__What the exercise asks__: Please quote the items word for word from the line containing "Une petite webapp" up to and including the last line of the items.

Items listed in a dataset:
>>>>

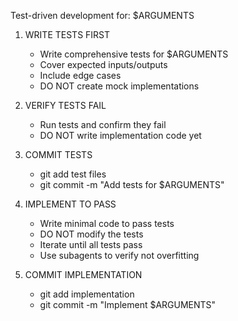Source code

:Test-driven development for: $ARGUMENTS

1. WRITE TESTS FIRST
   - Write comprehensive tests for $ARGUMENTS
   - Cover expected inputs/outputs
   - Include edge cases
   - DO NOT create mock implementations

2. VERIFY TESTS FAIL
   - Run tests and confirm they fail
   - DO NOT write implementation code yet

3. COMMIT TESTS
   - git add test files
   - git commit -m "Add tests for $ARGUMENTS"

4. IMPLEMENT TO PASS
   - Write minimal code to pass tests
   - DO NOT modify the tests
   - Iterate until all tests pass
   - Use subagents to verify not overfitting

5. COMMIT IMPLEMENTATION
   - git add implementation
   - git commit -m "Implement $ARGUMENTS"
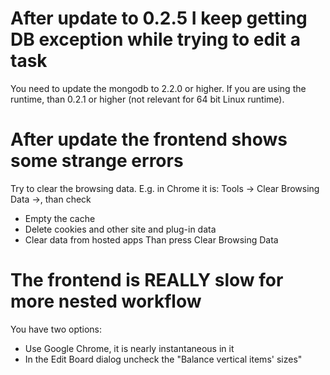 # After update to 0.2.5 I keep getting DB exception while trying to edit a task #
You need to update the mongodb to 2.2.0 or higher. If you are using the runtime, than 0.2.1 or higher (not relevant for 64 bit Linux runtime).

# After update the frontend shows some strange errors #
Try to clear the browsing data. E.g. in Chrome it is: Tools -> Clear Browsing Data ->, than check
  * Empty the cache
  * Delete cookies and other site and plug-in data
  * Clear data from hosted apps
Than press Clear Browsing Data

# The frontend is REALLY slow for more nested workflow #
You have two options:
  * Use Google Chrome, it is nearly instantaneous in it
  * In the Edit Board dialog uncheck the "Balance vertical items' sizes"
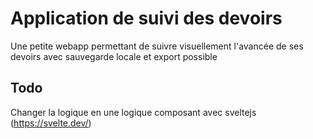 # Application de suivi des devoirs

Une petite webapp permettant de suivre visuellement l'avancée de ses devoirs avec sauvegarde locale et export possible

## Todo

Changer la logique en une logique composant avec sveltejs (https://svelte.dev/)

<<<<

__Finished exercise__:
Une petite webapp permettant de suivre visuellement l'avancée de ses devoirs avec sauvegarde locale et export possible

## Todo

Changer la logique en une logique composant avec sveltejs (https://svelte.dev/)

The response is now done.